Paul Etienne Queneau (1911-2012), a distinguished metallurgist, formerly with International Nickel and later with Thayer School of Engineering in Hanover, NH passed away on March 31, 2012 at the age of 101.
He was born in Philadelphia, PA, earned his B.A. (1931), B.Sc. (1932), and E.M. (1933) at Columbia University and Ph.D. at Delft University of Technology in 1971.
He started his career in 1934 at the alloy plant laboratories of International Nickel Company at Huntington, WV retiring after 33 years as Vice President, Technical Assistant to the President, and Assistant to the Chairman.
He then joined the faculty of the Thayer School of Engineering in 1971, where he taught for an additional 26 years and endowed the Thayer School’s Paul E. and Joan H. Queneau Distinguished Professorship in Environmental Engineering Design.
During World War II Paul Queneau served with the US Army Corps of Engineers, was awarded the Bronze Star, the Army Commendation Medal, and the ETO Ribbon with five battle stars for service from the Normandy Beachhead to across the Rhine. In 1945 he returned to the Army Reserve as a Lieutenant Colonel.
Paul Queneau is well known as the co-author of Winning of Nickel published in 1966 – – the first modern book on the extractive metallurgy of nickel, well illustrated and contains significant historical facts.
Professional accomplishments and honors include conception, development, and plant design of numerous successful industrial processes, for example, the Q-S-L reactor for smelting of lead.
He holds 34 US patents on extraction of nickel, copper, cobalt, and lead from their ores and concentrates.
He was a Fellow and past President of The Metallurgical Society (TMS-AIME), past Chairman of the Engineering Foundation, was awarded Columbia University’s Egleston Metal, AIME’s Douglas Gold Medal, and the Gold Medal of the British Institution of Mining and Metallurgy.

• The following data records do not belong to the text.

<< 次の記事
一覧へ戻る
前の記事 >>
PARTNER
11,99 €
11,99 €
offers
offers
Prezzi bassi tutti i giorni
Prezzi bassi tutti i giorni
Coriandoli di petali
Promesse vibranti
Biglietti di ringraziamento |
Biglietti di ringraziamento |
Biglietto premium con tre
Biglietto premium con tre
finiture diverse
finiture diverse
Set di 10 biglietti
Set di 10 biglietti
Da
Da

He was a member of the National Academy of Engineering. On the occasion of his 80th birthday The Metallurgical Society-AIME held a symposium in his honor and the proceedings were published in two volumes entitled, Extractive Metallurgy of Copper, Nickel, and Cobalt.
One of his children, Paul Blaisdell (photo), is also a devoted metallurgist at Golden, Colorado. It was a great honor to have made acquaintance with Paul Etienne Queneau.